"It's sad that our society has stooped this low to do something like that," said the pastor of a historic African-American church.
OPELOUSAS, La. — Tears came to Pastor Gerald Toussaint's eyes as he looked at what was left of his 145 year old church on Sunday. "It's sad that our society has stooped this low to do something like that," said Toussaint, 56, pastor of the Mount Pleasant Baptist Church in Opelousas, Louisiana.
Mount Pleasant is the third African American church to burn down in St. Landry Parish in a span of 10 days.
St. Mary's Baptist Church was the first reported church fire on March 26. Then, just 10 miles down the road, Greater Union Baptist Church went up in flames a week later. All three churches were well over a hundred years old.
A fourth church burned about 200 miles away in Caddo Parish, Louisiana. Authorities don't believe that fire is connected to the three in St. Landry Parish but are continuing to investigate.
The Louisiana State Fire Marshal, the lead investigator on the multiple fires, is working with the ATF and FBI to comb through what remains to determine a cause and possible motive. Meanwhile, more than 100 criminal investigators are on the scenes while another 150 to 200 investigators are working across the country to determine the cause.

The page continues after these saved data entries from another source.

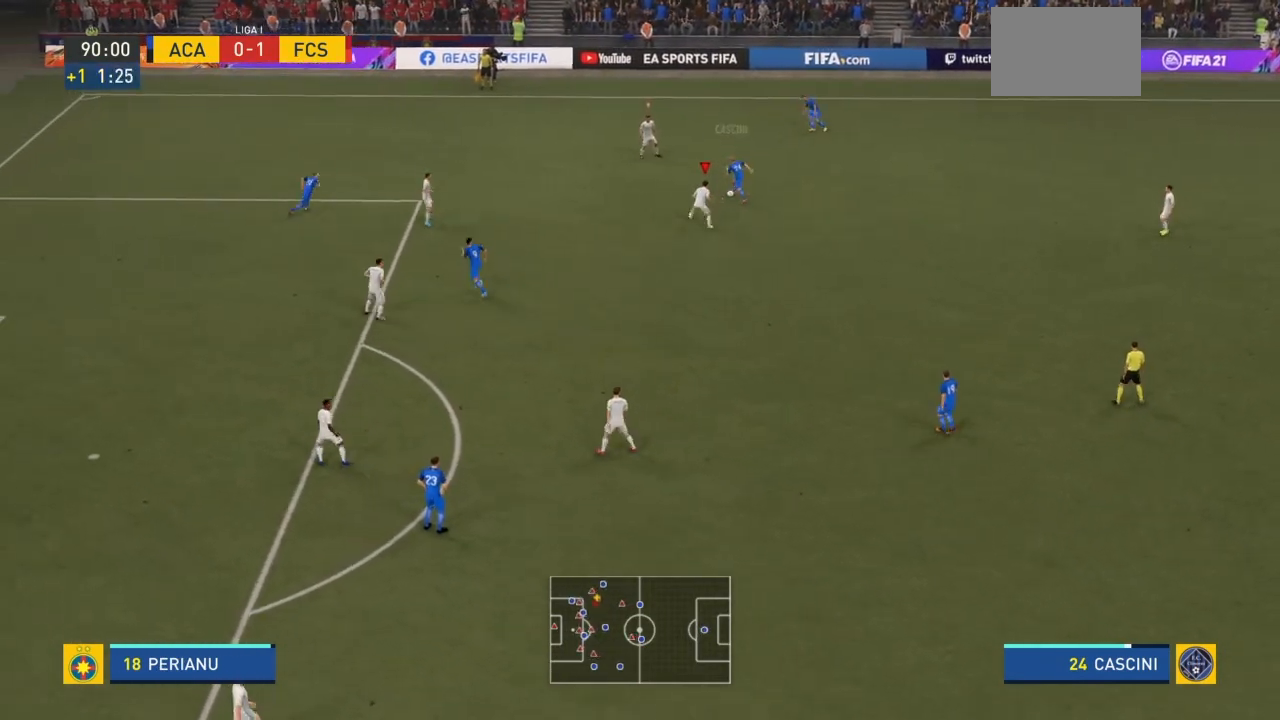
{"buttons": ["R2"], "left_stick": "up-right", "right_stick": "center", "events": [[167, "R2", "down"], [167, "left_stick", "up"], [267, "left_stick", "up-right"]]}
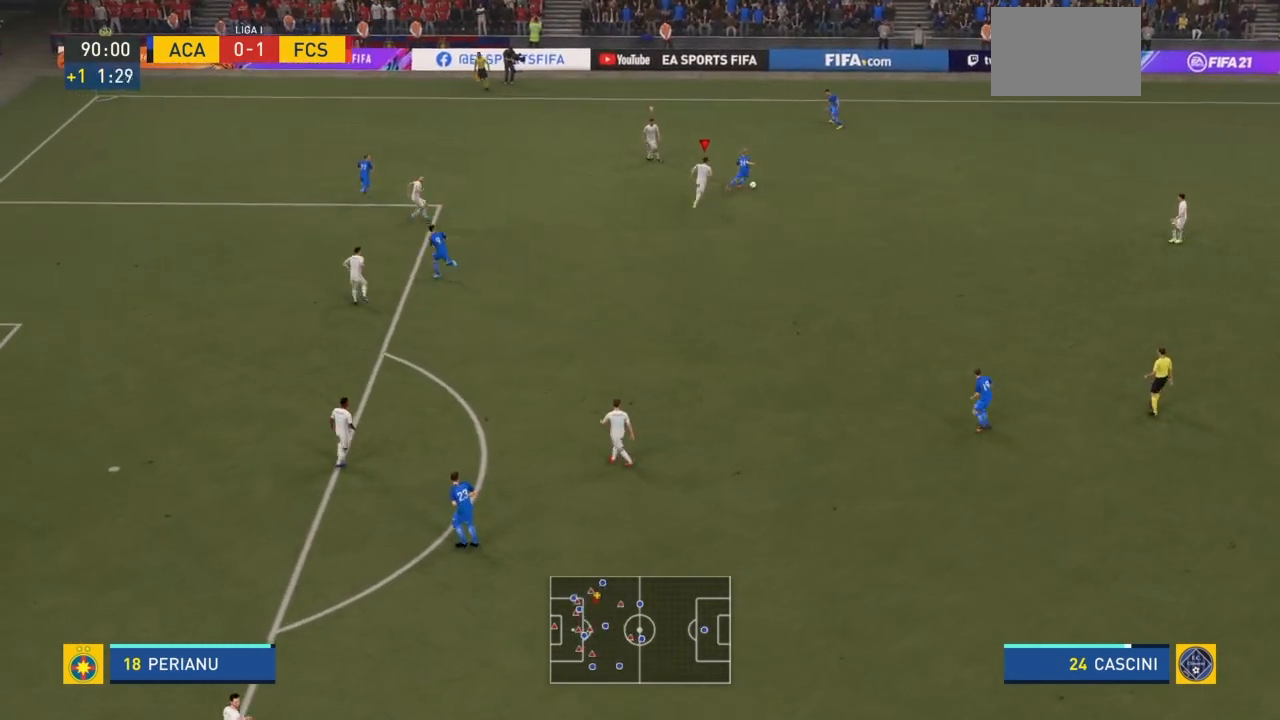
{"buttons": [], "left_stick": "right", "right_stick": "center", "events": [[66, "L1", "down"], [166, "R2", "up"], [166, "left_stick", "right"], [267, "L1", "up"]]}
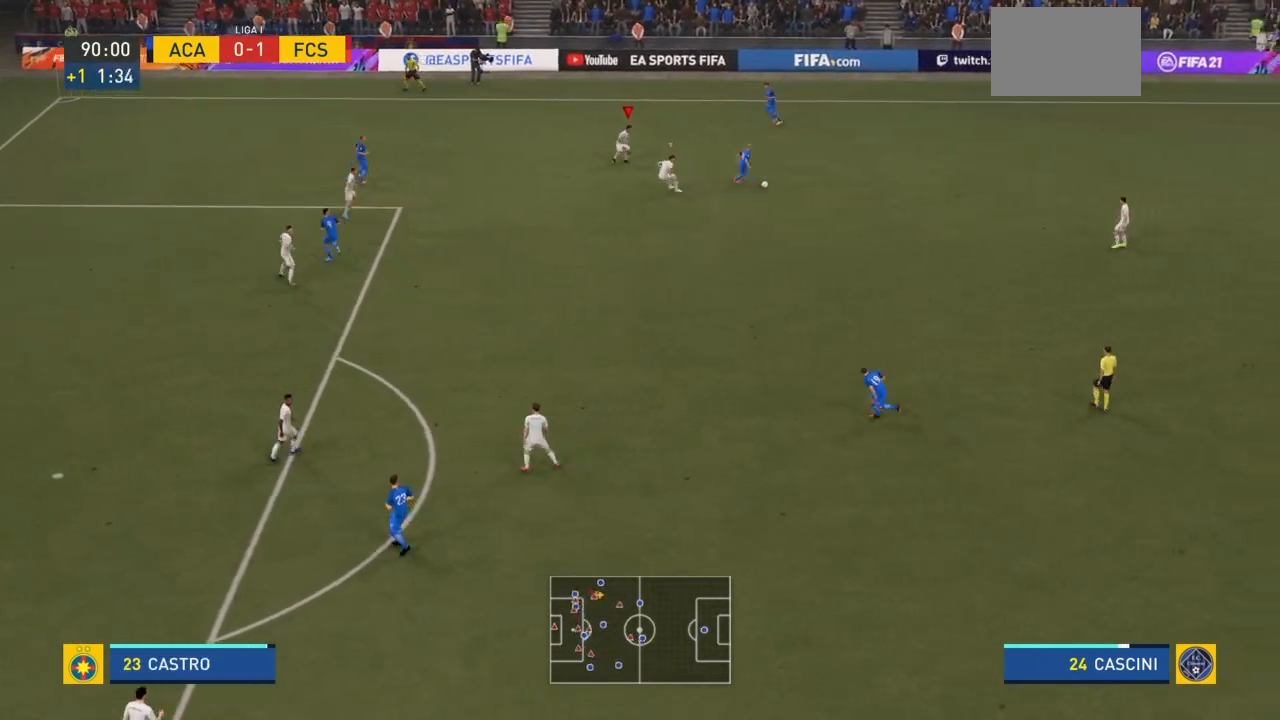
{"buttons": [], "left_stick": "down-right", "right_stick": "center", "events": [[134, "left_stick", "down-right"], [267, "L1", "down"], [434, "L1", "up"]]}
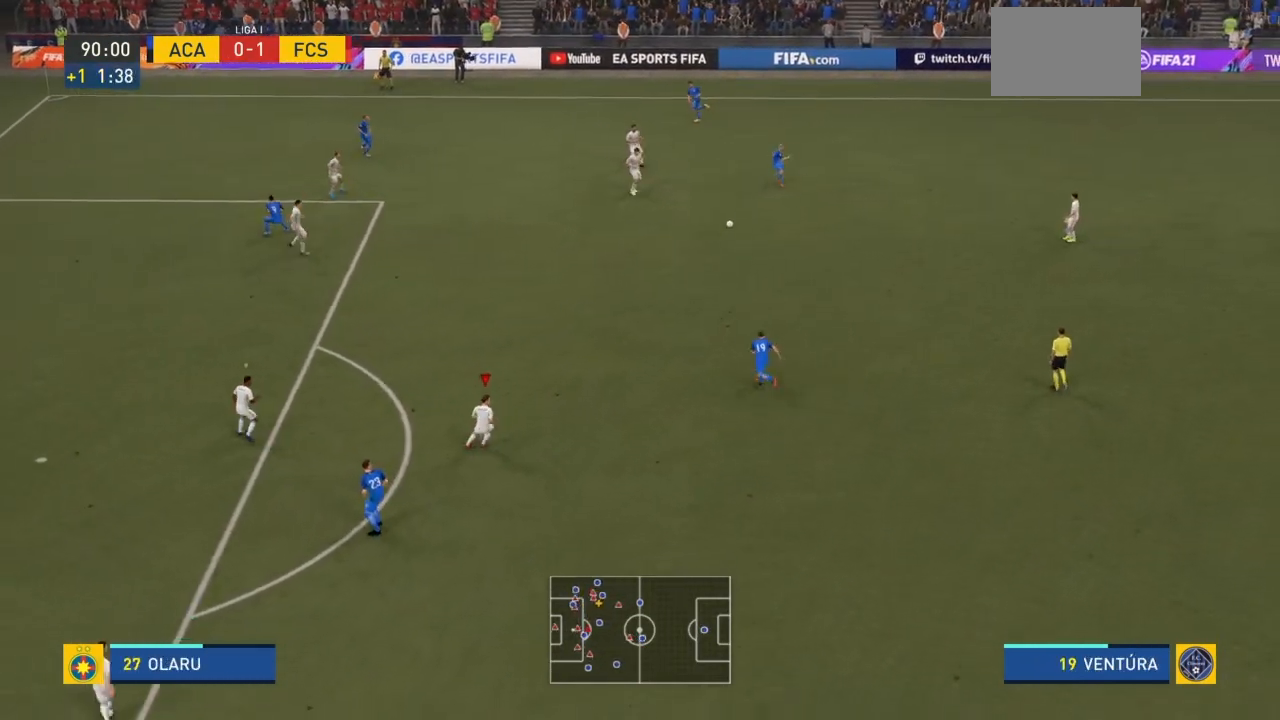
{"buttons": [], "left_stick": "up-left", "right_stick": "center", "events": [[267, "left_stick", "down"], [400, "left_stick", "center"], [467, "left_stick", "up-left"]]}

"Right now, what we have to say is that the fires are suspicious," said Louisiana State Fire Marshal Butch Browning. "We do believe that crimes have occurred. We believe that the three fires obviously are not coincidental, they are related."
During the civil rights era, the burning of black churches was used as an intimidation tactic — both towards individuals and communities collectively.
"We know the past and we know the history and it certainly drives our investigation. I think it brings more passion to our investigation to quickly get answers," Browning. said "We're hunting them down right now and we're going to find them. We're gonna bring them to justice."
For Toussaint, services must go on as planned. His congregation was invited to attend the Morning Star Baptist Church, where a packed house appeared eager to hear the word of God this Sunday morning.
"Let them know we'll keep praying with a building or without a building," said Morning Star Deacon Curtis Zachary, 46. "You can burn a building, but you can't take us, can't break us."
Just a few miles up the road from Morning Star Baptist, St. Mary's, another historically African American Church built in 1901, sits in ashes. Bibles are seared, but not destroyed.
"I think it's a sign," said Shameka Mallet, who has been a parishioner at St. Mary's her entire life. Her family has been part of the church for generations.
"It's kind of devastating. My mom was buried here, my grandfather was buried here, and my aunties were married here," Mallet said. She thinks the burning of these historically black churches has to do with race. "This church been here for the longest time and then all of the sudden this church is burned down? It's terrible."
Even in the worst of situations, however, Toussaint remains optimistic.
"This caused us to call each other more than we ever called each other," he said. "Now we can pull together."